> [REQUIRED WORK] Write out exactly the line containing "2025年3月3日 22:03" along with each line that follows it in the records below, and no others.

(ENTRIES SUPPLIED)

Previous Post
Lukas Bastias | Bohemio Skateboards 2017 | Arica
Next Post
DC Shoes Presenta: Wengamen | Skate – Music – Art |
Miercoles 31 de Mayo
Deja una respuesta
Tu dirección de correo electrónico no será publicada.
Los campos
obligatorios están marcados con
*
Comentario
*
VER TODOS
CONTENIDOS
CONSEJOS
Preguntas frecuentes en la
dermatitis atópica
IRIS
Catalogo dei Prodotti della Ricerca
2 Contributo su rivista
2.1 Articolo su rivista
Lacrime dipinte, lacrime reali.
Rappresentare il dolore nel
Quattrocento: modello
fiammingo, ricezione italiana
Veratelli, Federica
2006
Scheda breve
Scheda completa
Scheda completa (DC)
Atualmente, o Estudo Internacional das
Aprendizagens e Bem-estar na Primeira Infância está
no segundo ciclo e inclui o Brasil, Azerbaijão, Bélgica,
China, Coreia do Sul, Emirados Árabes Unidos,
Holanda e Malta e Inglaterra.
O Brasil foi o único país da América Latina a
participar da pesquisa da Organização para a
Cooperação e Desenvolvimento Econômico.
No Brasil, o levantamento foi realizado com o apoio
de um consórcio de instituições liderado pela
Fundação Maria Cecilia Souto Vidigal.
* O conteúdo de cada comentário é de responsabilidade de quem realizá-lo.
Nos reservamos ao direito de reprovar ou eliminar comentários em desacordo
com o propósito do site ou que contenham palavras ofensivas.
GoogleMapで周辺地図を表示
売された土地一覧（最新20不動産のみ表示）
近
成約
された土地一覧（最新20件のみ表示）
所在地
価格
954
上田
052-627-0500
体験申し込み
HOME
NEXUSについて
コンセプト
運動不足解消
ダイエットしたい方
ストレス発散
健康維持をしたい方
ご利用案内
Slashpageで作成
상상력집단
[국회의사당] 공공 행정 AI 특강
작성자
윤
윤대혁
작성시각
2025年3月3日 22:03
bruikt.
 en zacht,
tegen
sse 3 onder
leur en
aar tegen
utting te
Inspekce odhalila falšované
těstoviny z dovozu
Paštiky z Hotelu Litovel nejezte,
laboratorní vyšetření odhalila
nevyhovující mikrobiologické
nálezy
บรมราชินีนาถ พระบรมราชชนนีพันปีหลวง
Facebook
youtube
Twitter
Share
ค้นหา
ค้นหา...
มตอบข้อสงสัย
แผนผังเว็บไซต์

(End ENTRIES SUPPLIED)

> [REPLY TO THE TASK]
2025年3月3日 22:03
bruikt.
 en zacht,
tegen
sse 3 onder
leur en
aar tegen
utting te
Inspekce odhalila falšované
těstoviny z dovozu
Paštiky z Hotelu Litovel nejezte,
laboratorní vyšetření odhalila
nevyhovující mikrobiologické
nálezy
บรมราชินีนาถ พระบรมราชชนนีพันปีหลวง
Facebook
youtube
Twitter
Share
ค้นหา
ค้นหา...
มตอบข้อสงสัย
แผนผังเว็บไซต์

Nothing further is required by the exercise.